WHAT IS BEING ASKED. Would you please reproduce all the entries exactly, leaving the pictures out?

EXERCISE DATA.
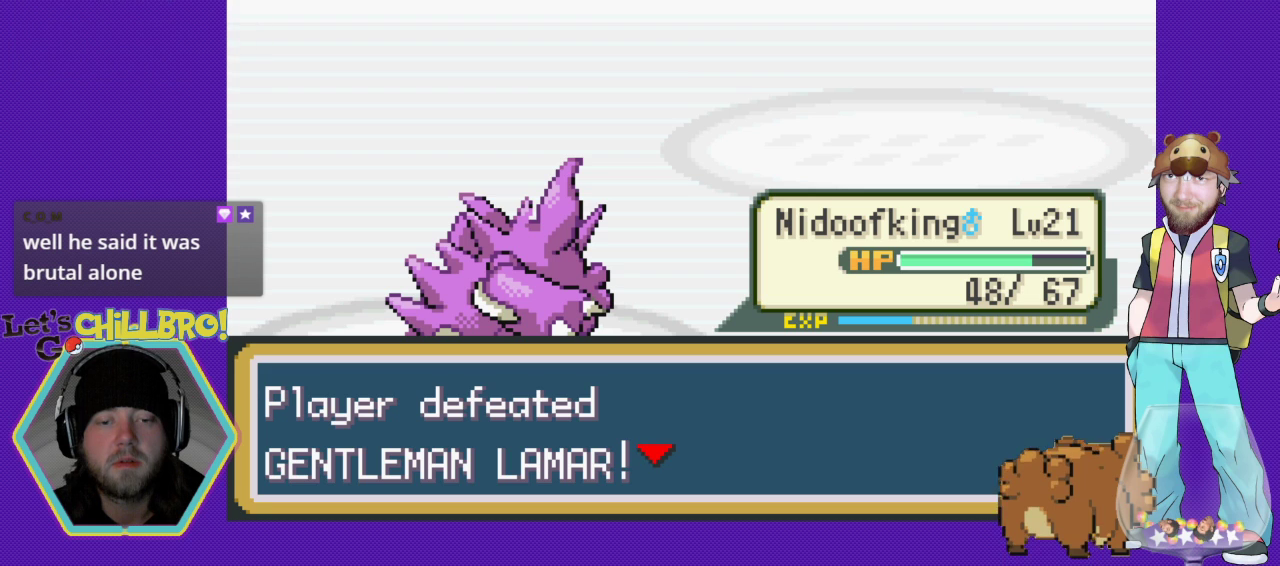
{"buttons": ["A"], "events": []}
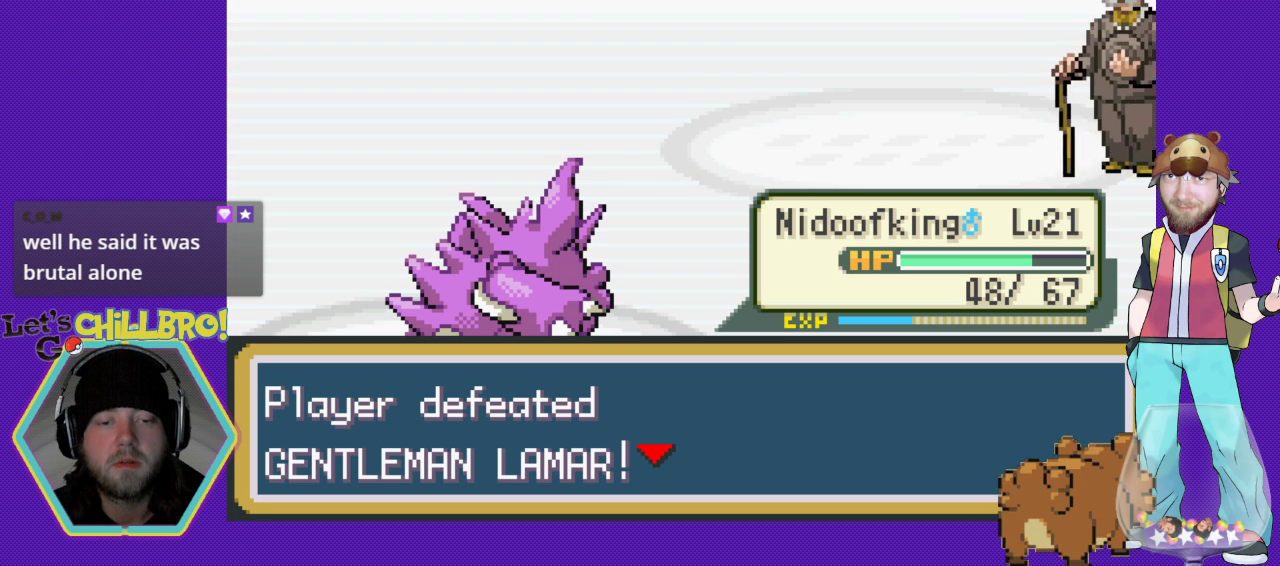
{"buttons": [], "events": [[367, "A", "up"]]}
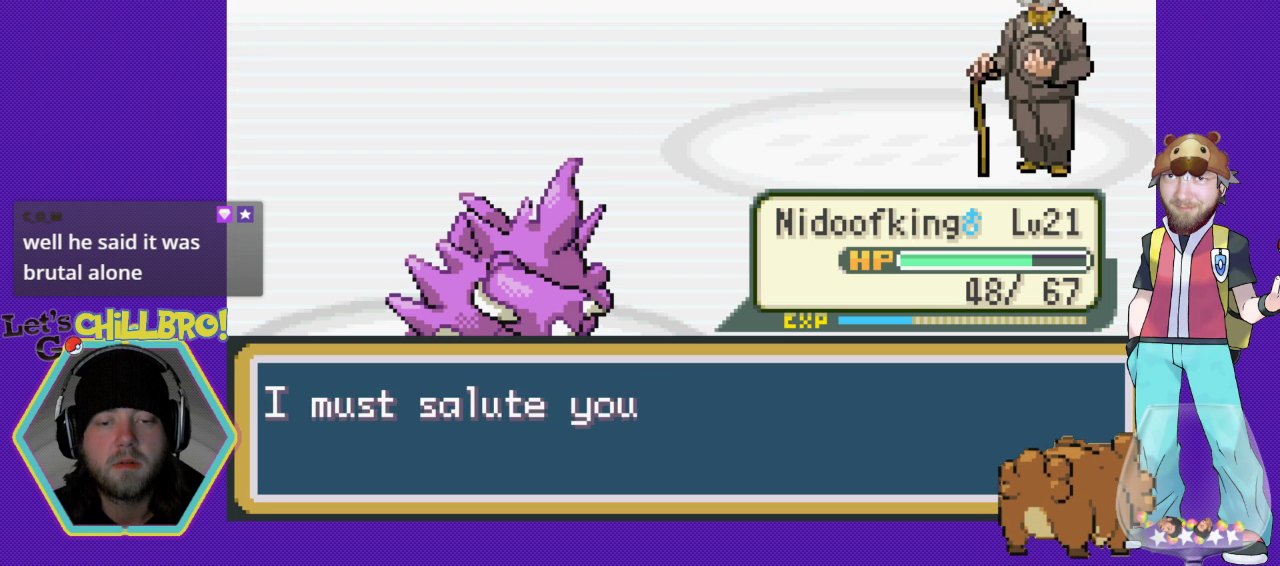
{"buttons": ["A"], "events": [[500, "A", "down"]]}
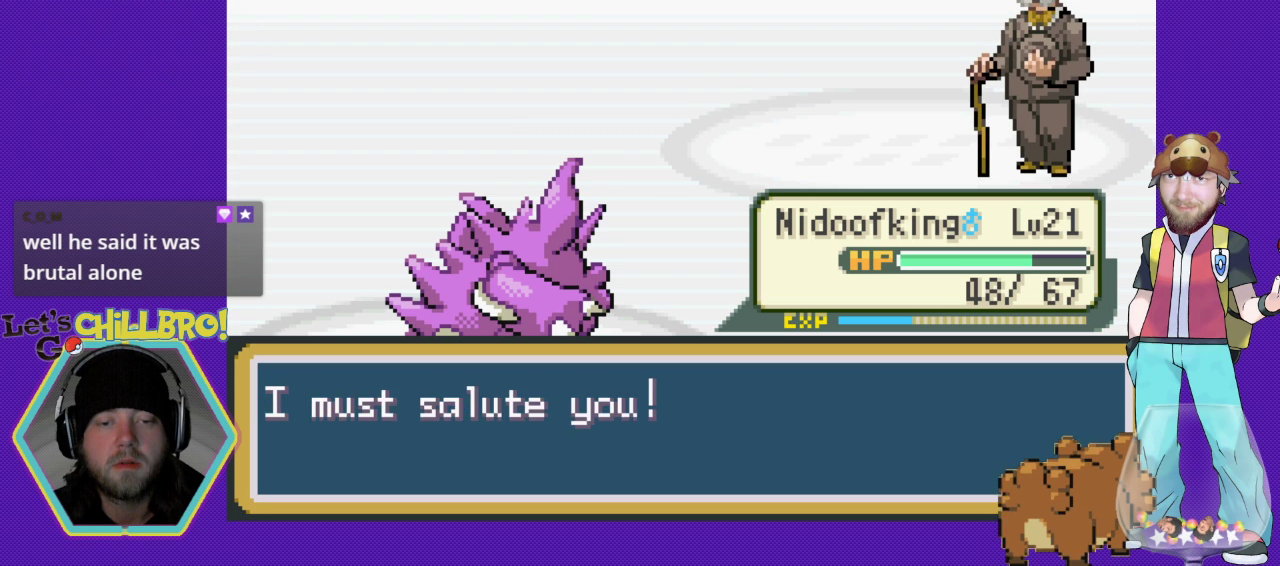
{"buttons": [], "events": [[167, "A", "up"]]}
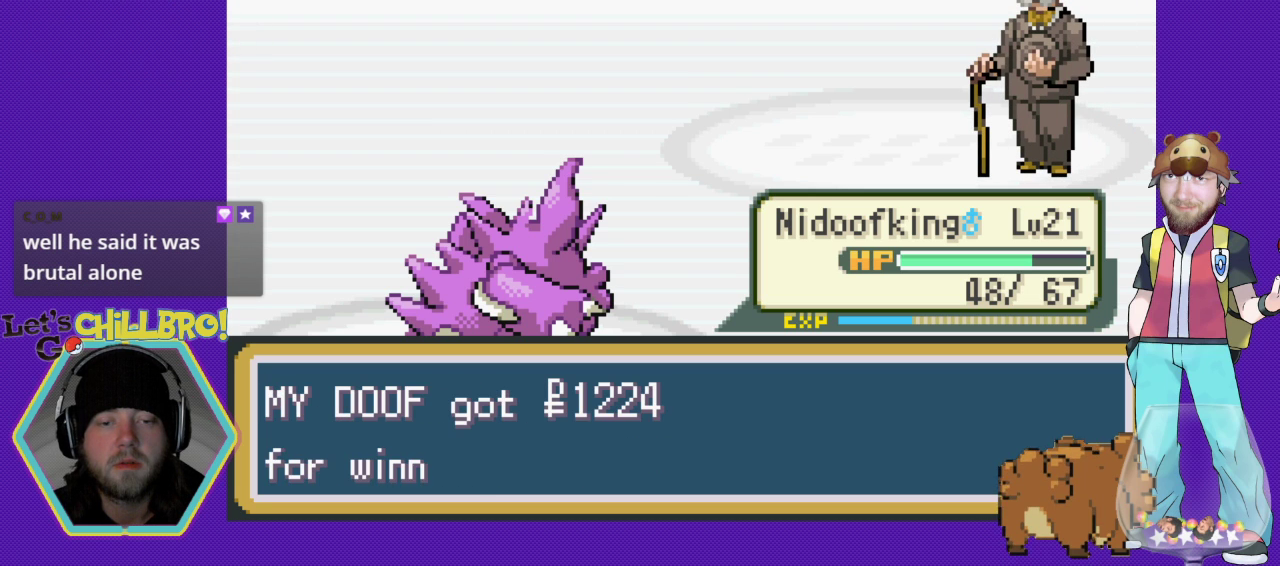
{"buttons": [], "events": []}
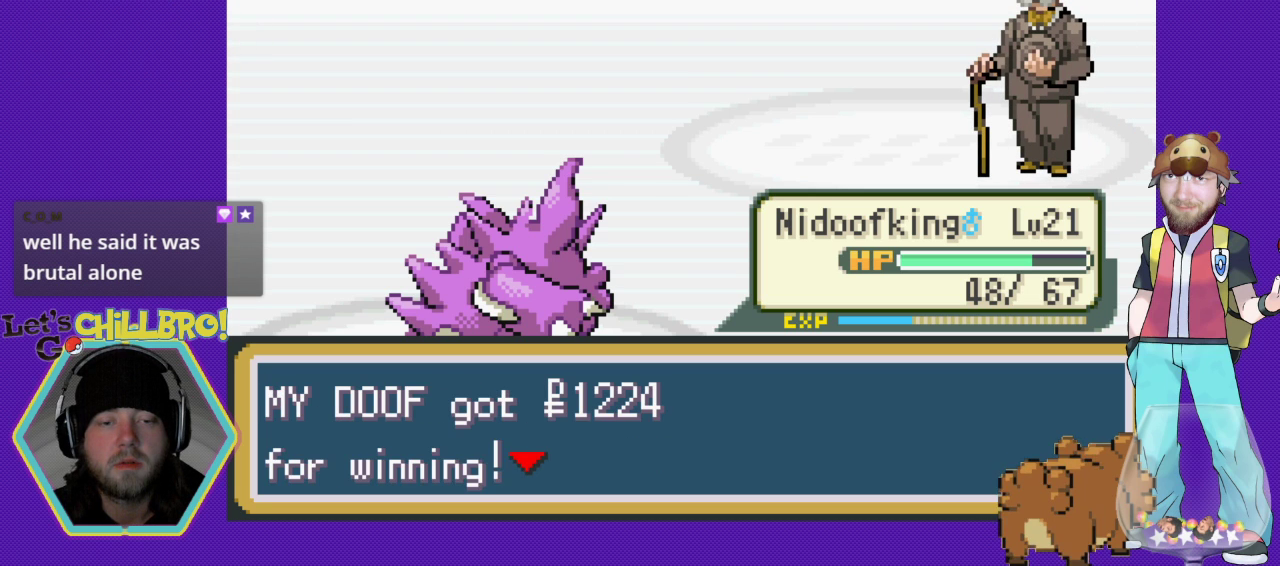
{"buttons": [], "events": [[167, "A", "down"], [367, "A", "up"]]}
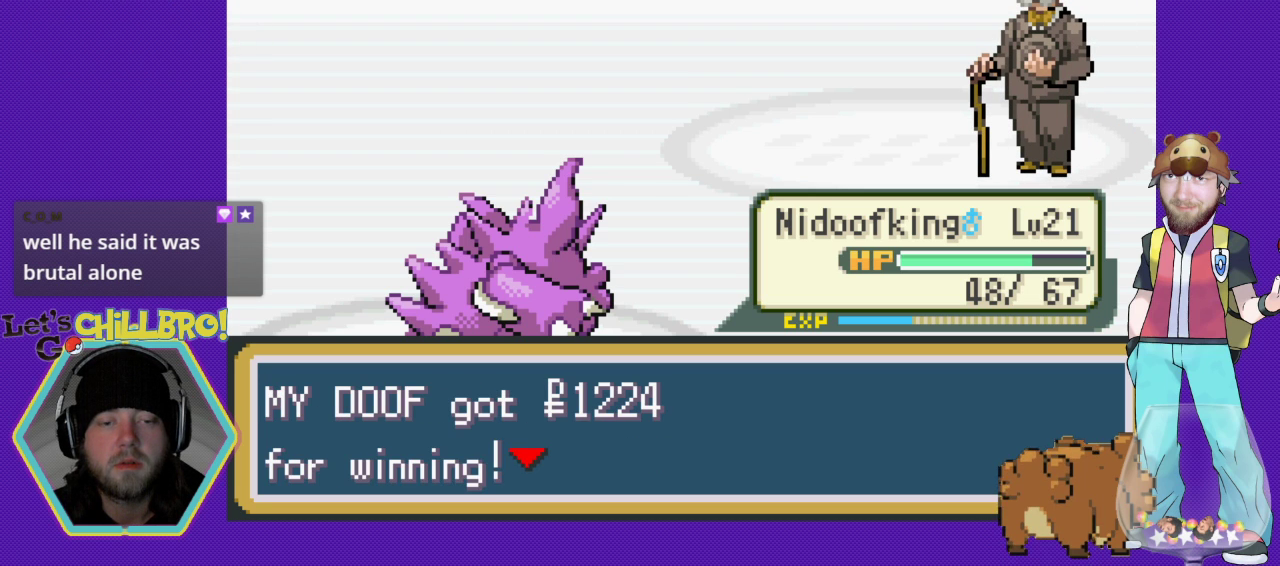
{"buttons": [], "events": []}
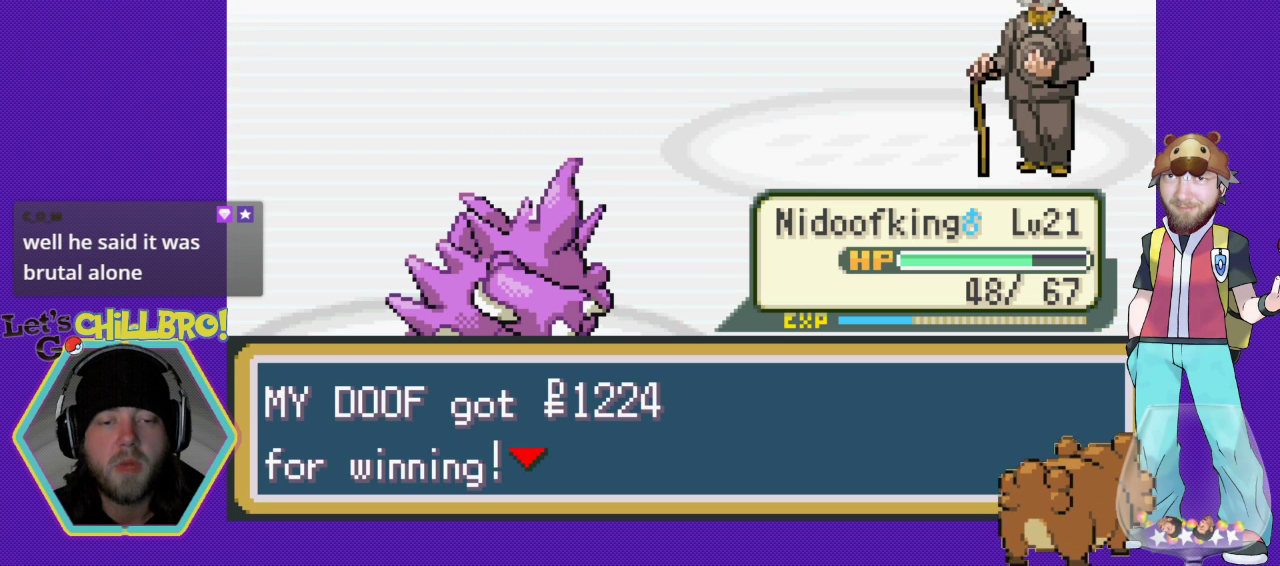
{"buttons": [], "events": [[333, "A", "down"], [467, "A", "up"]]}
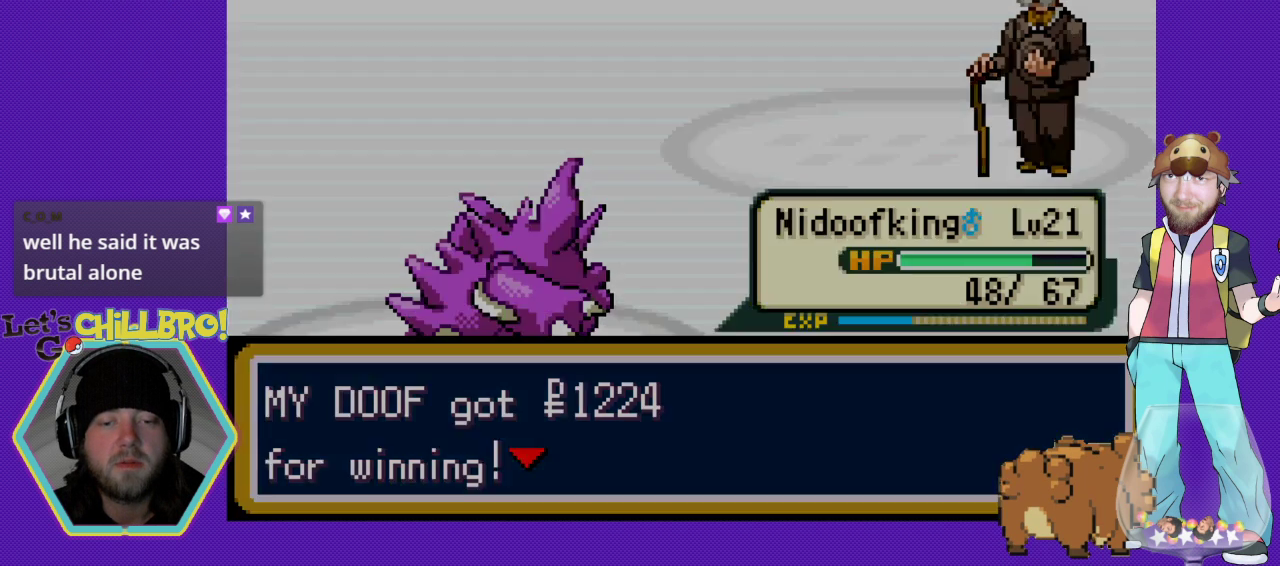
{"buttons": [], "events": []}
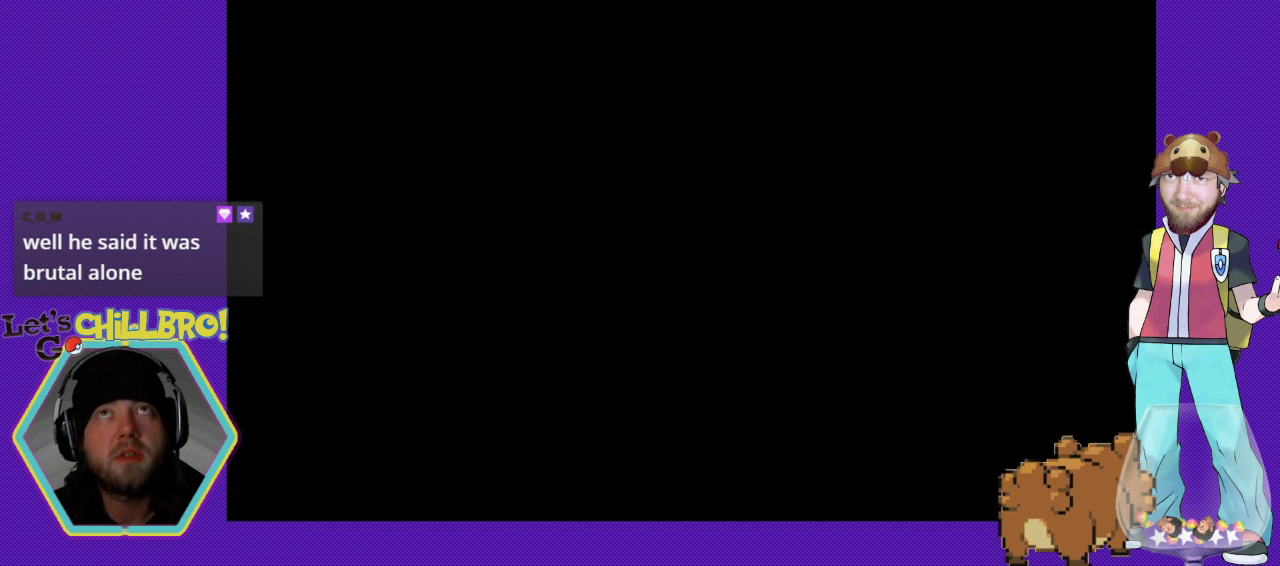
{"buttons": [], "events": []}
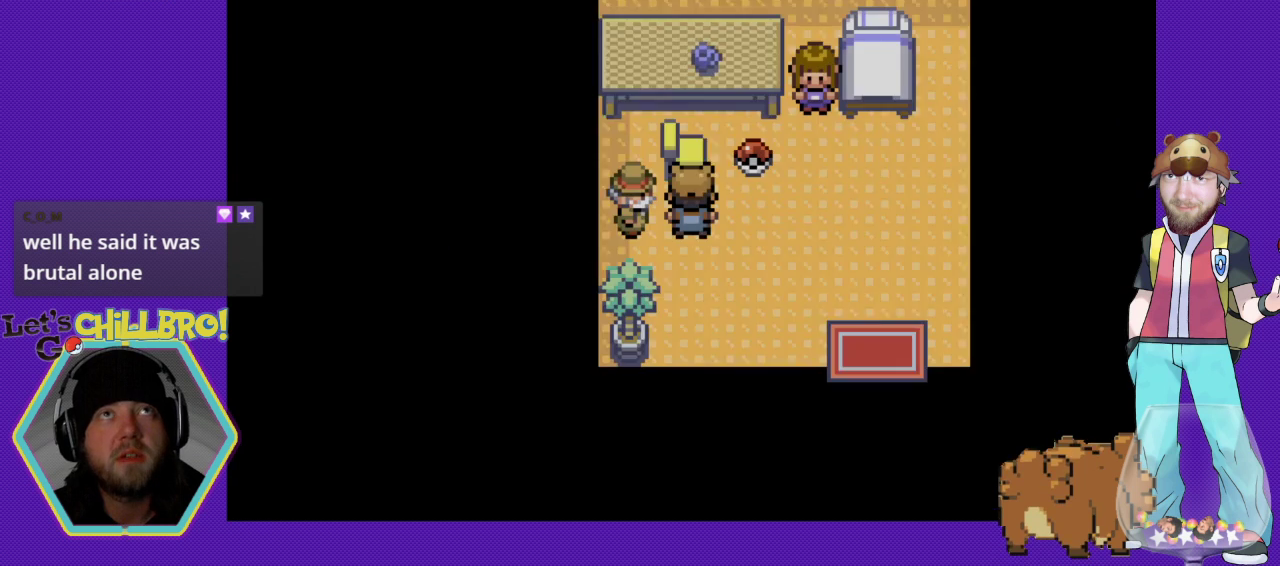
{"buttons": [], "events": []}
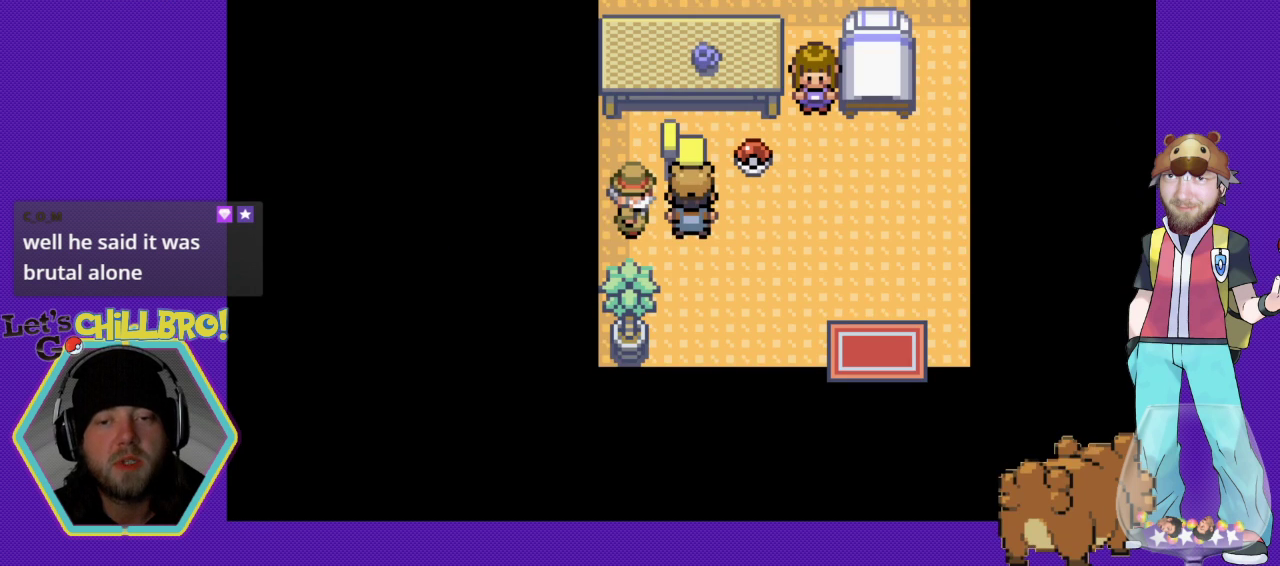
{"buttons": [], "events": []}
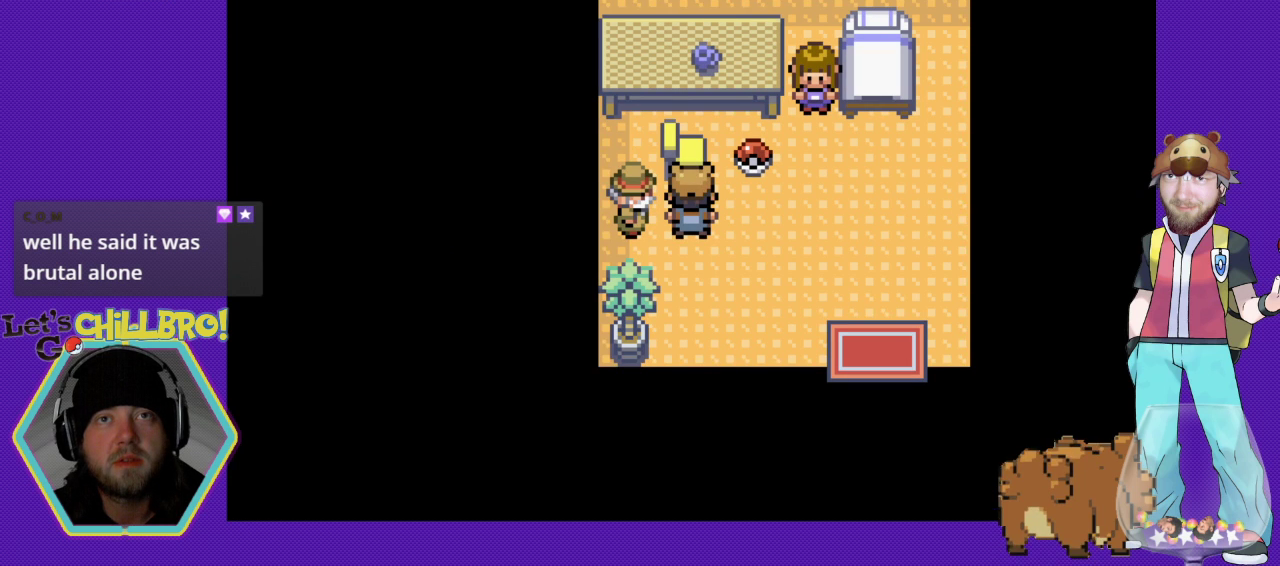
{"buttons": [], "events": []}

RESULT OF THIS EXERCISE.
{"buttons": ["A"], "events": []}
{"buttons": [], "events": [[367, "A", "up"]]}
{"buttons": ["A"], "events": [[500, "A", "down"]]}
{"buttons": [], "events": [[167, "A", "up"]]}
{"buttons": [], "events": []}
{"buttons": [], "events": [[167, "A", "down"], [367, "A", "up"]]}
{"buttons": [], "events": []}
{"buttons": [], "events": [[333, "A", "down"], [467, "A", "up"]]}
{"buttons": [], "events": []}
{"buttons": [], "events": []}
{"buttons": [], "events": []}
{"buttons": [], "events": []}
{"buttons": [], "events": []}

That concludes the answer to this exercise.